Le procès de deux djihadistes, Clément Baur et Mahiedine Merabet, s'ouvre aux assises ce jeudi. Ils sont soupçonnés d'avoir ciblé un meeting de Marine Le Pen pour commettre un attentat "imminent" au moment de leur arrestation.

Un duo de djihadistes comparait devant la cour d'assises spéciale pour un projet d'attentat qui aurait pu cibler un meeting de Marine Le Pen en pleine campagne présidentielle en avril 2017.

Le premier, Clément Baur, 29 ans, radicalisé en prison, s'est vanté pendant sa détention d'avoir préparé le deuxième plus gros attentat déjoué en France. Au domicile de son co-accusé, Mahiedine Merabet, 35 ans, les policiers avaient découvert un véritable arsenal: une mitraillette, trois pistolets, des centaines de munitions, trois kilos de TATP - un explosif artisanal déjà utilisé lors des attentats du 13-Novembre 2015 - et une caméra GoPro montée sur un harnais.

Une hésitation sur la cible?

De quoi commettre un attentat et le filmer, comme le laisse entendre une vidéo d'allégeance à l'Etat islamique tournée et montée par les deux suspects, avec la une du journal Le Monde du 16 mars 2017 sur François Fillon. La détermination et la radicalisation du duo ne fait pas de doute mais l'instruction n'a pas permis d'établir leur cible avec certitude.

Leurs recherches internet montrent des hésitations entre saunas gays et restaurant casher de Marseille, jusqu'à cette recherche sur le meeting de Marine Le Pen, prévu le 19 avril 2017 à Marseille, le lendemain de leur arrestation. Leur arrestation a été rendue possible par une cyberinfiltration et une surveillance téléphonique. La recherche internet de Mahiedine Merabet, début avril, d'un contact pouvant transmettre à Daesh une vidéo d'allégeance, puis la réception de la vidéo d'allégeance par un enquêteur cyberinfiltré, avaient mis en alerte les services antiterroristes.

"Il ne faut pas parler avec eux, il faut les exploser"

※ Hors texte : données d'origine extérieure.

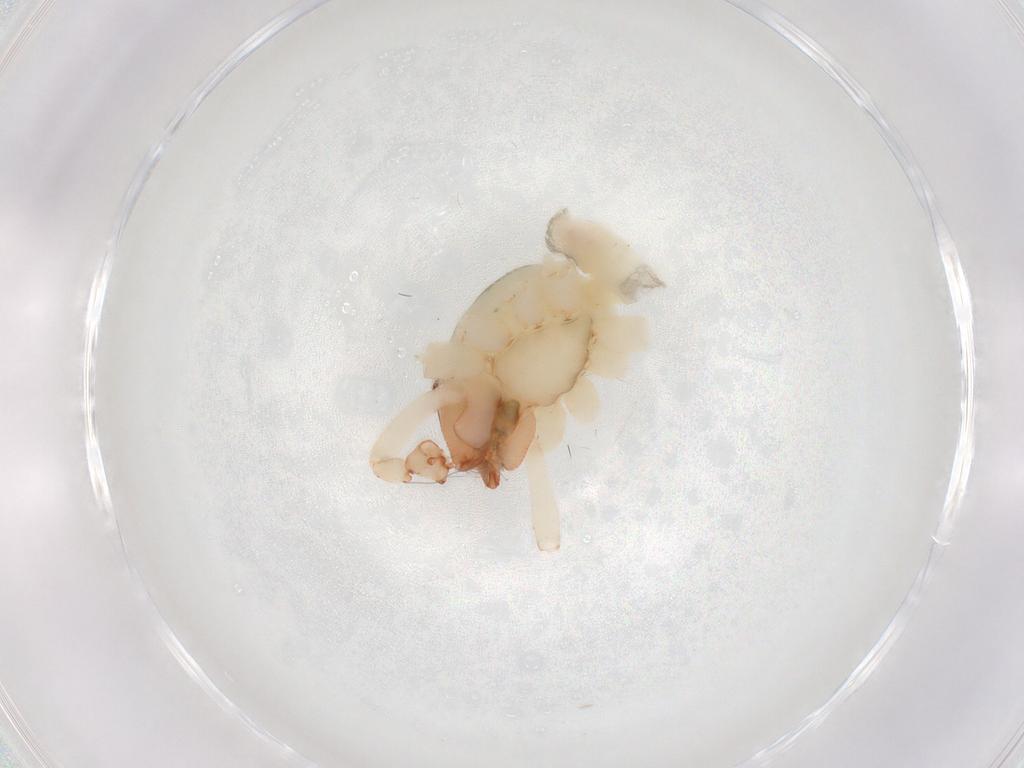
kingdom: Animalia
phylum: Arthropoda
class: Arachnida
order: Araneae
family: Anyphaenidae
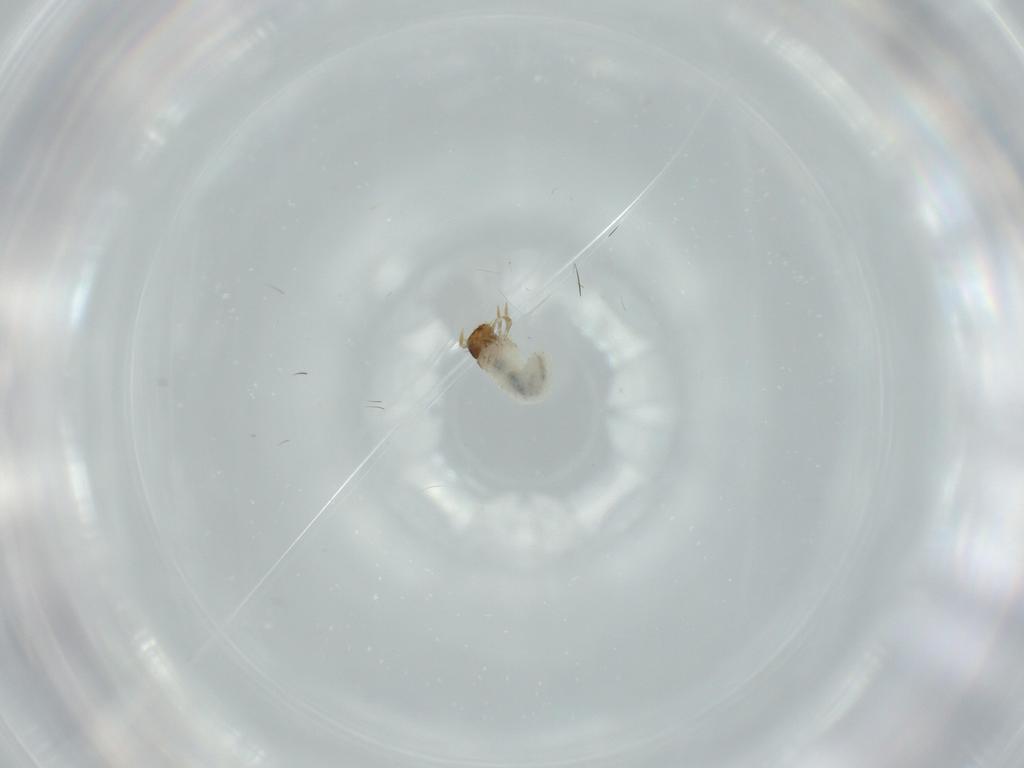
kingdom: Animalia
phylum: Arthropoda
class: Insecta
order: Diptera
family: Ceratopogonidae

Le 18 avril 2017, les deux hommes sont arrêtés près de l'appartement qu'ils louaient à Marseille. Lors de l'instruction, Mahiedine Merabet explique avoir envisagé "un coup d'éclat" lors du meeting de Marine Le Pen "pour faire peur", mais sans s'en prendre aux civils et récusait l'idée de faire un attentat.

Même défense pour son co-accusé, Clément Baur, qui assume son appartenance idéologique à Daesh, et qui expliquait face aux enquêteurs ne vouloir causer que des "dégâts matériels" sur des cibles institutionnelles. Ces mêmes enquêteurs ont pu en apprendre plus sur ses vraies volontés en interceptant à son insu certaines conversations qu'il a pu avoir au parloir, où il louait la stratégie de l'État islamique et sa volonté de commettre des attentats:

"Baghdadi (ancien "calife" de Daesh), il a raison, il faut pas parler avec eux, il faut juste les rafaler, les exploser".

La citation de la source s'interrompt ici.